The extremely important and significant distinction between contemporary, fluctuating variations and successive, constant mutations was first drawn by Waagen, who says of them: “One must therefore distinguish strictly between varieties in space and those in time. To describe the former, the long-used name ‘variety’ will suffice, for the latter, on the other hand, I would propose, for the sake of brevity, a new term, ‘mutation.’ A species as such, with reference to its connection with earlier or later forms, may be conceived and regarded as a mutation. But also in regard to the value of these two concepts, just established (variety and mutation), an entirely different value is displayed on closer consideration. While the former appears extremely vacillating, of small systematic value, the latter, even though in minute characteristics, is extremely constant and always to be recognized with certainty.”[23]
The same conception was adopted and elaborated by Neumayr: “Still other characteristics appear, which mark mutations as something different from varieties, especially that, as a rule, there is a definite direction of mutation in each series, the same characters changing in the same sense through a considerable succession of strata.”[24]
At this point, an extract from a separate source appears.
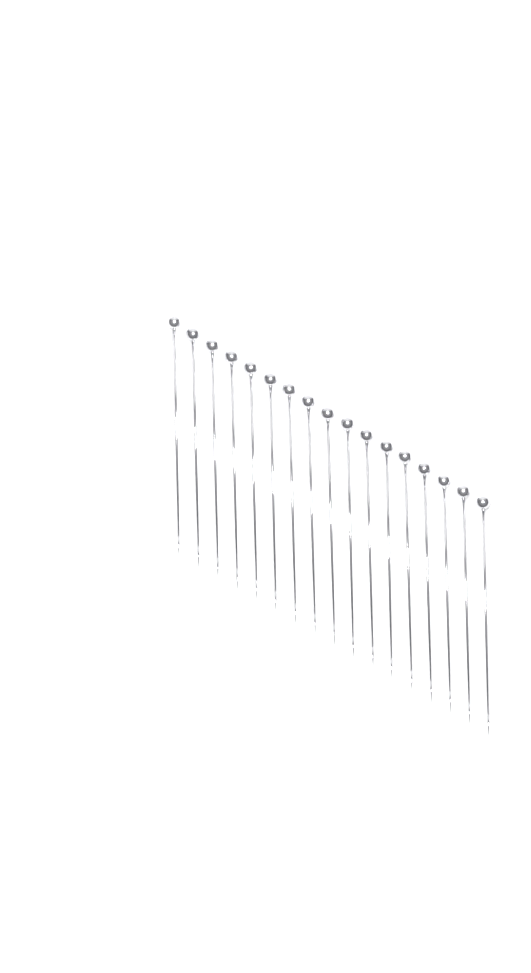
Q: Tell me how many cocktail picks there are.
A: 17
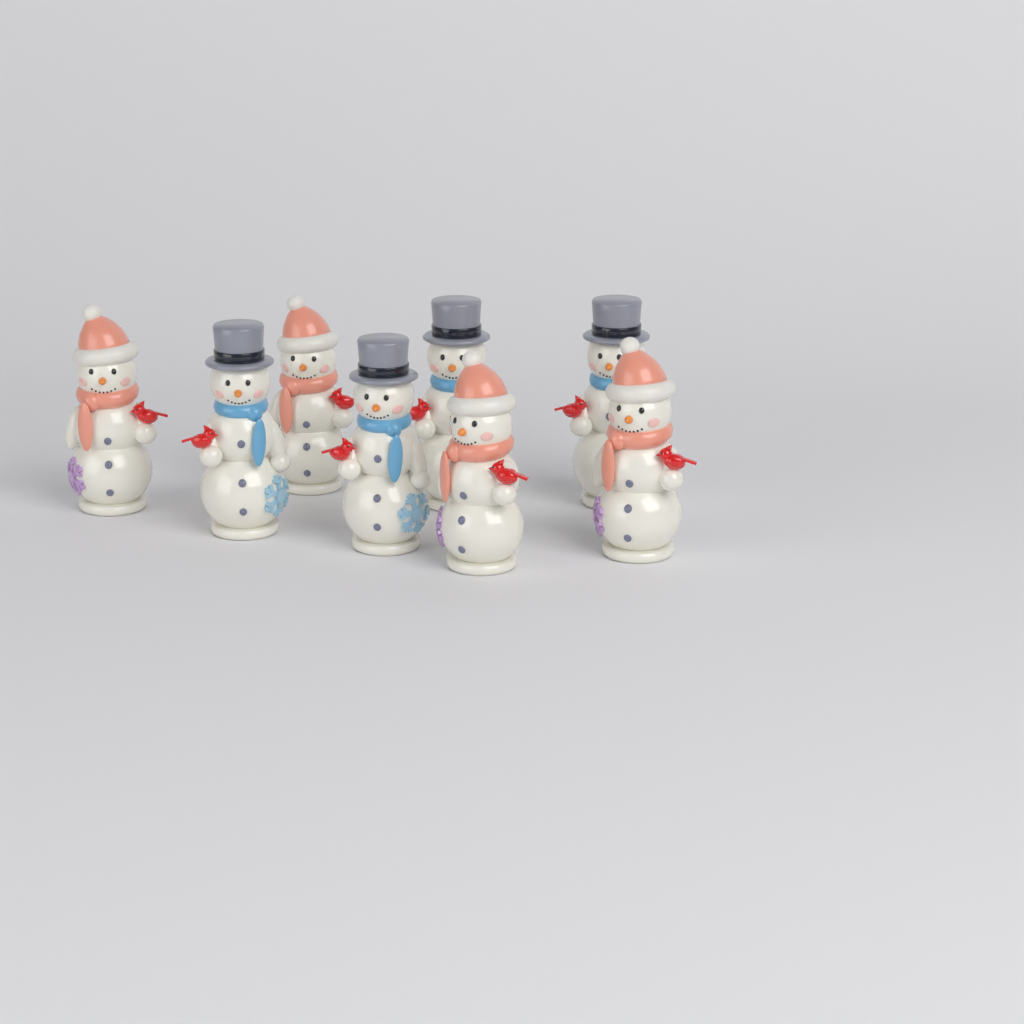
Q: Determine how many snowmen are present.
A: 8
Whether development was continuous or discontinuous, there is no reason to suppose that the amount and rate of modification were always constant. On the contrary, there is strong evidence that at times of great climatic or geographical changes, or when a region was invaded by a horde of immigrants, widespread readjustments were accomplished with comparative rapidity. Indeed, such periods of relatively quick changes have long seemed to be implied by the facts of the palæontological records.